Nouvelle ère pour l'Anssi

Avant Guillaume Poupard, trois des quatre sous-directeurs de l'Anssi - à l'administration, aux opérations, et à l'expertise - ont quitté le navire depuis 2020. Seul Yves Verhoeven, sous-directeur stratégie depuis 2016 (et à l'agence depuis sa création), assure la continuité. Si cette vague de départ dans les équipes dirigeantes n'est pas si inhabituelle dans la haute administration, elle marque néanmoins un véritable tournant pour l'agence.

« Guillaume Poupard a accompagné le développement de l'Anssi, qui est désormais devenu un acteur très important au niveau national et interministériel, mais aussi européen et international. Le défi va être de poursuivre dans cette voie », explique à la Tribune Yves Verhoeven.

Sous Poupard, les effectifs de l'agence ont plus que doublé : de 300 personnes à sa prise de poste, à 500 personnes en 2017, puis 675 en 2022, avec pour objectif d'atteindre la barre des 1.000 agents à moyen terme. Mais cette politique de recrutement commence à toucher ses limites. « Je pense que la barre des 1.000 agents correspond à un plafond : doubler les effectifs ne doublera pas la production. L'Anssi doit désormais avoir le rôle de locomotive pour l'ensemble de l'écosystème », diagnostique François Deruty.

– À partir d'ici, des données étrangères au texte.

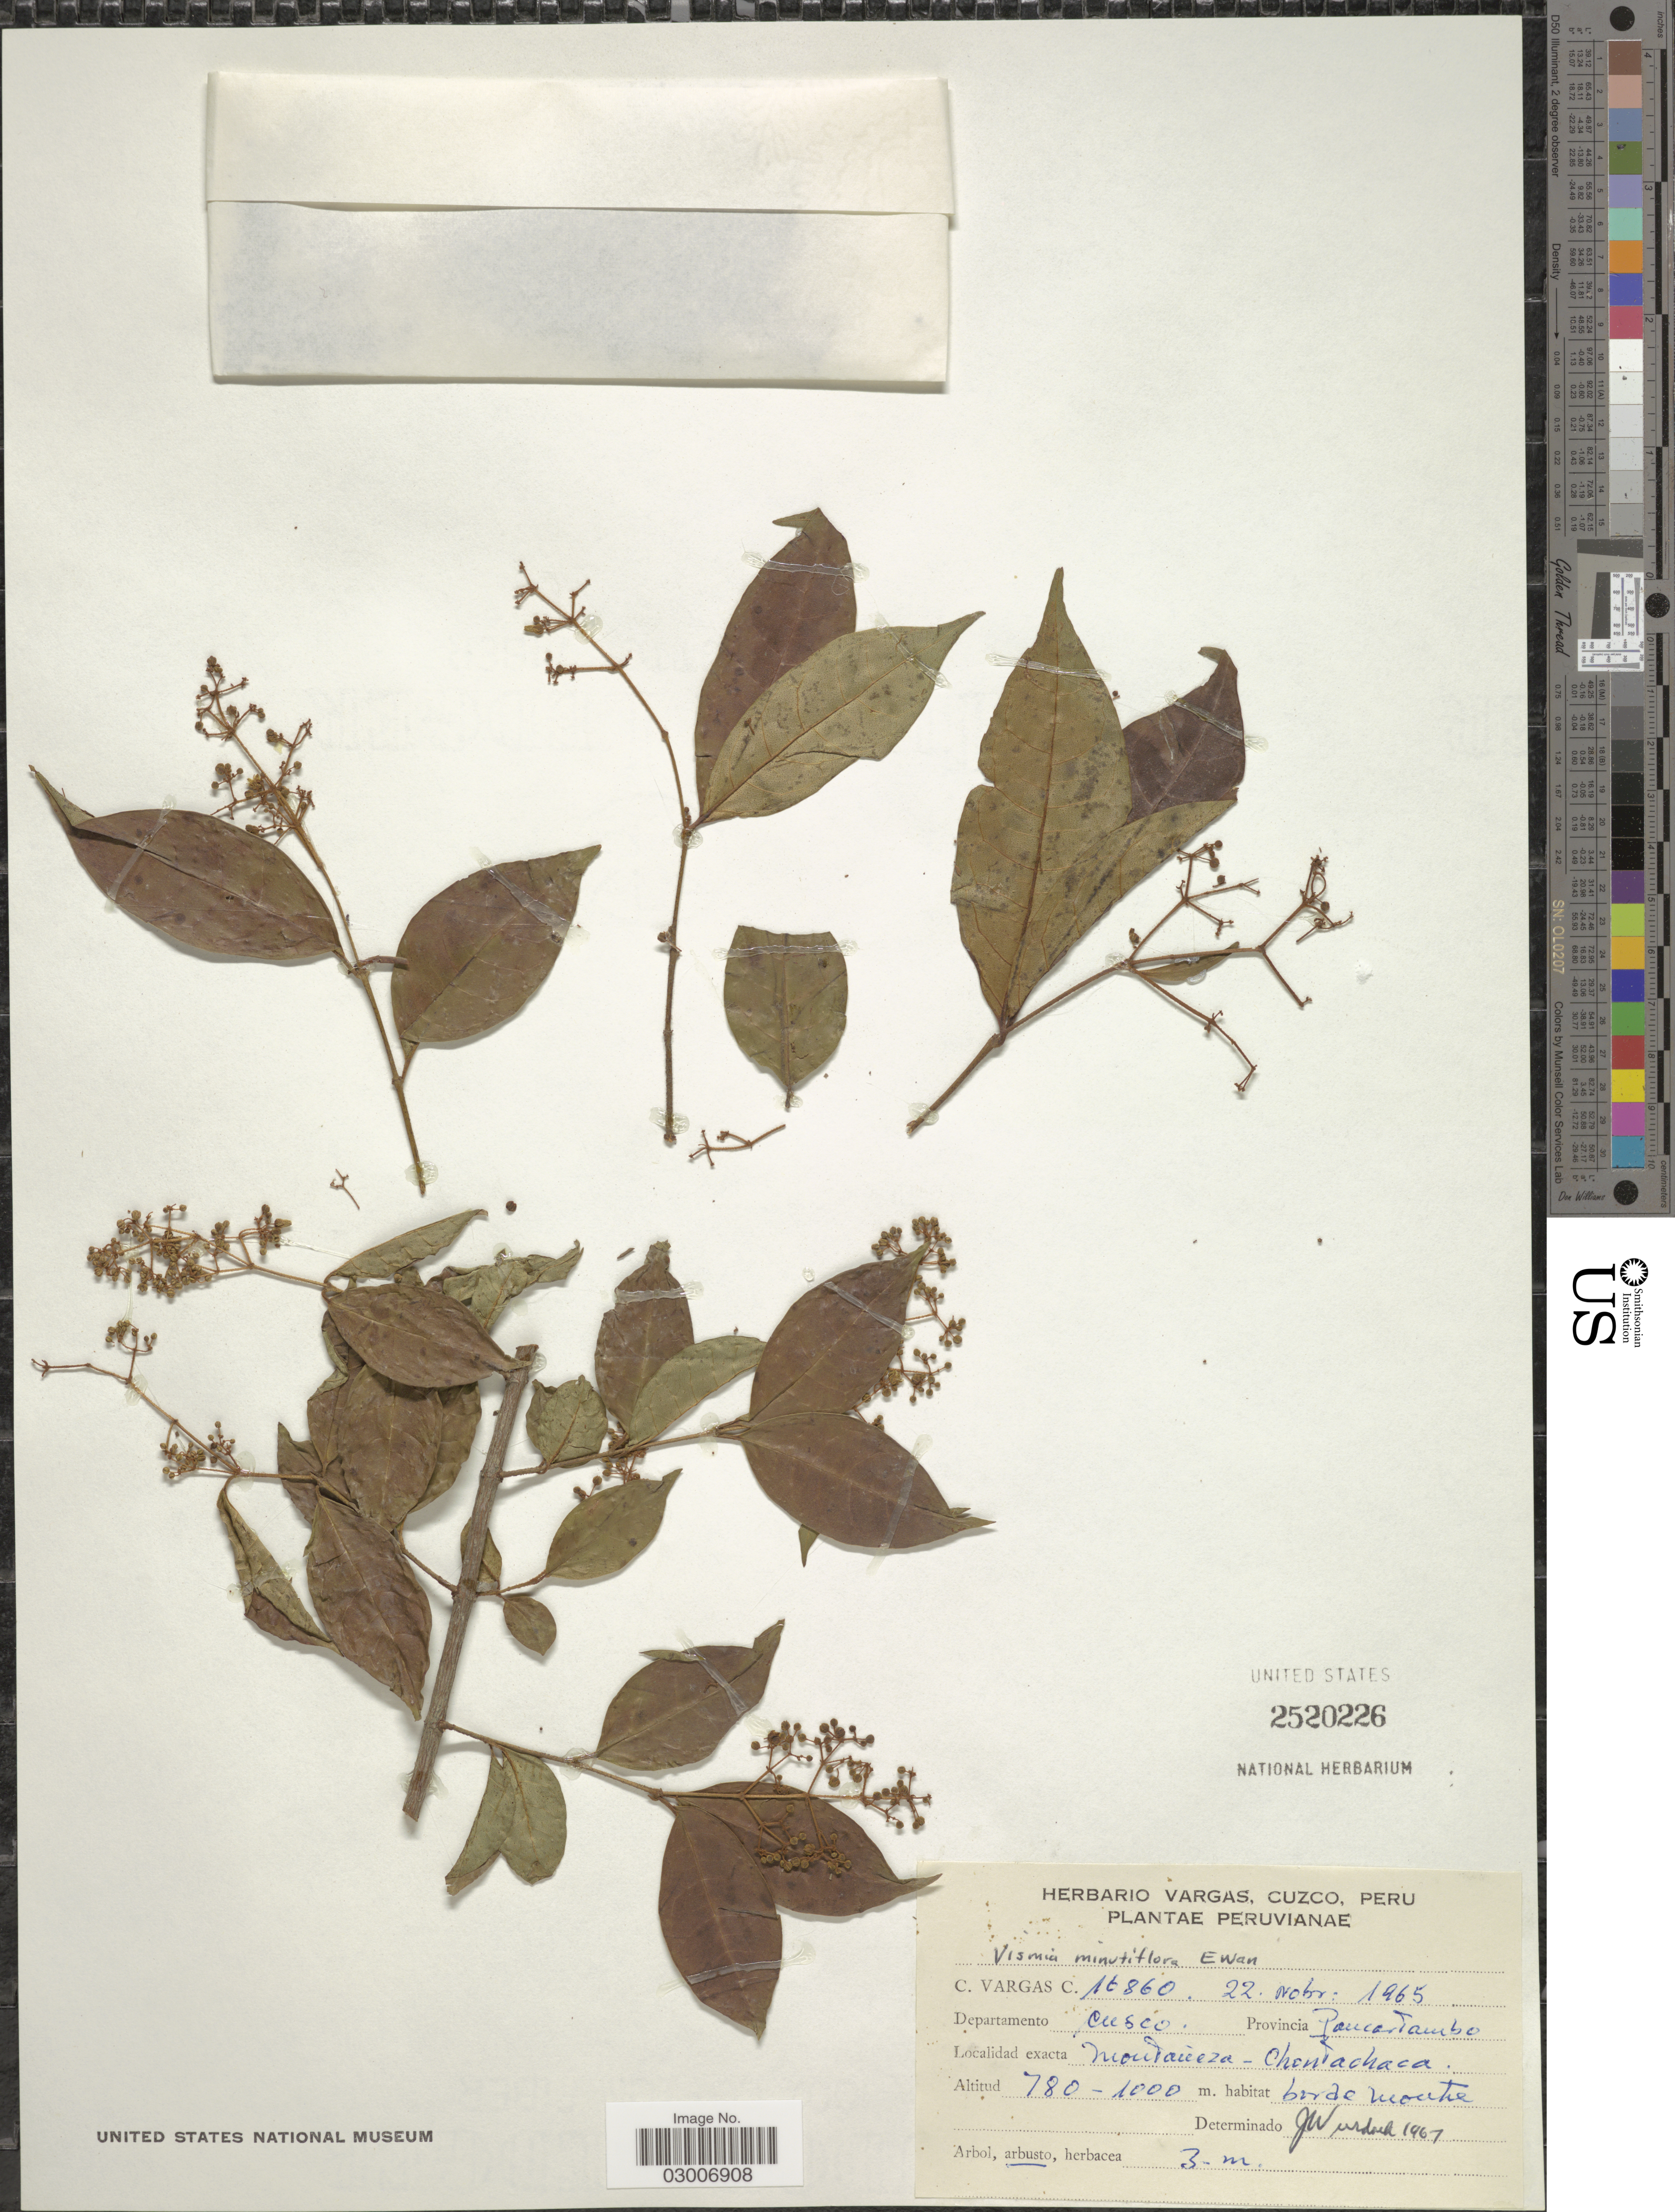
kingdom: Plantae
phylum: Tracheophyta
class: Magnoliopsida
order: Malpighiales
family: Hypericaceae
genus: Vismia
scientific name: Vismia minutiflora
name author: Ewan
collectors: C. Vargas Calderón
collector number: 16860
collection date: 1965-11-22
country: Peru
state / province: Cusco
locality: Departamento Cusco. Province Paucartambo. Montaneza-Chenachaca.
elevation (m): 780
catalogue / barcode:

Comme seule attente pour l'avenir de l'agence, le dirigeant actuel a fait le souhait d'une « véritable sensibilisation à grande échelle sur les enjeux de cybersécurité ». Une ambition dont il a construit lui-même les bases, en étant à l'initiative du groupement d'intérêt public cybermalveillance.gouv.fr, qui vient de fêter ses cinq ans et multiplie campagne de prévention ou outils d'aide aux victimes. « Si nous pouvions avoir cinq minutes de temps de cerveau de chaque Français pour passer quelques messages sur la sécurité numérique, ce serait idéal », espère Guillaume Poupard. Ses vœux devraient être rapidement exaucés : le ministre délégué au Numérique Jean-Noël Barrot a fait de la prévention une de ses priorités de sa feuille de route.